Right now there are real discussions on campus about how much students should be expected to contribute, and how much is too much of a stress on middle-income families.
As a campus, our self-image is tied up in wanting to do the best job we can do with our students. That requires having enough teachers so that classes remain a reasonable size. It requires classrooms where the seats are not broken.
It would be great if the state made it straightforward, but regardless, it is our responsibility — this campus, the faculty and chancellor — to find a way forward and continue to provide a high-quality Berkeley education to all students.
Q: You’ve been deeply involved in the issue of funding for Intercollegiate Athletics. How would you characterize the relationship between athletics and academics today?
A: I’m wearing two hats here, but what I can say is that everybody agrees that putting our athletics programs on a path to self-sufficiency is important and that will greatly reduce the tensions that have existed in the past. People on both sides make strong points and there are good reasons to have academics and athletics in the same place.
We have approximately 900 student-athletes who bring a lot to this campus in terms of who they are. If you want to talk about diversity and bringing in people of different backgrounds, then student-athletes are certainly part of making Berkeley a great place.
Academics and out-of-classroom activities are frequently in conflict, whether it’s playing in the band or participating in student government.
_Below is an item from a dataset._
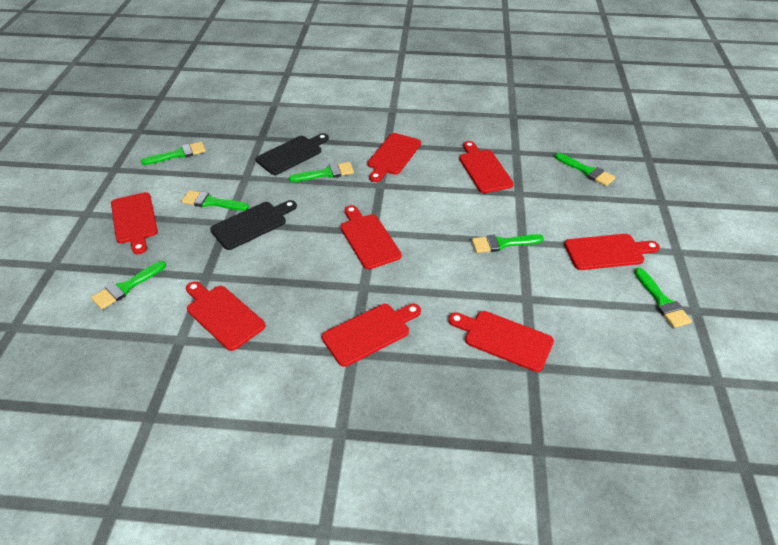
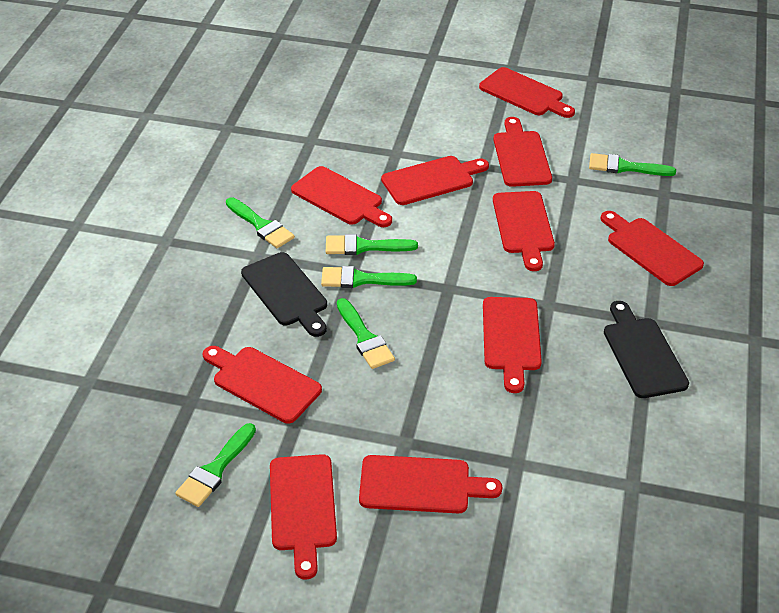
green brush: [91,261,166,309] [141,142,206,165] [181,190,249,211] [289,162,354,182] [472,234,544,253] [555,153,615,186] [634,268,692,328] = 7 -> [175,423,256,507] [226,197,295,248] [321,266,417,288] [326,234,418,255] [337,298,395,369] [589,153,676,176] = 6
red cutting board: [111,192,158,254] [186,281,266,351] [322,304,421,367] [340,205,402,269] [367,133,421,182] [448,311,554,372] [459,141,514,193] [564,234,660,270] = 8 -> [203,346,322,424] [270,454,337,580] [291,166,392,227] [359,455,502,513] [381,156,489,205] [479,67,575,118] [483,297,542,393] [493,117,552,187] [493,191,555,271] [600,211,704,286] = 10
I think what really brought things bubbling to the surface was the combination of the extreme financial stress on the campus and the feeling that the athletics budget was not sufficiently under control or sufficiently transparent.
The fact that administrators have gone to a lot of trouble to control the budget more tightly and make things more visible has helped. But it’s critical that Athletics achieve the targets that have been set out.
Q: Faculty retention has been in the news recently. What’s your reading of the situation on campus?
A: When the headlines were all about California dying, there was this perception among other institutions that Berkeley was weakened to the point that they could pick people off.
Of 49 recent cases, we retained 21 faculty and 24 cases are still ongoing. What those 21 cases are telling you is these people want to stay here, but they weren’t treated as well as they should have been before the recruitment battle started. That is, because of low and slowly increasing salaries, reduced campus infrastructure support and other drawbacks, these people were susceptible to be lured away to greener pastures. When we can fix those kinds of issues, we can still attract and keep the very best people.
This is a complicated issue because in many instances salary isn’t the only factor. But there’s a limit to how long we can have a large portion of the faculty in a poachable situation.
I’m told that other institutions are hunting here less and less — perhaps because Berkeley is no longer viewed as an easy target. Of course, that’s a good thing. But the underlying problem remains true, and that is a major concern.
Q: Among your other academic interests, you were recently involved with Richard Muller’s high-profile climate-change study, the Berkeley Earth Surface Temperature Project. With all your research and administrative responsibilities, does teaching still excite you?
A: I came to Berkeley from an institution that didn’t have any students, so if I wanted to be a pure researcher I could have many more hours in the week. But having the students around stimulates the mind and reminds us [faculty] why we are here.
Berkeley students are incredibly smart, work extremely hard. They won’t take a bogus answer from anybody and will force you to challenge your assumptions.
I walk out of that classroom tired because it’s a draining experience to keep 500 people engaged, but at the same time it reminds me that these kinds of attributes are important. Over the course of the week it really does make a difference in how I view the world and how I approach my work.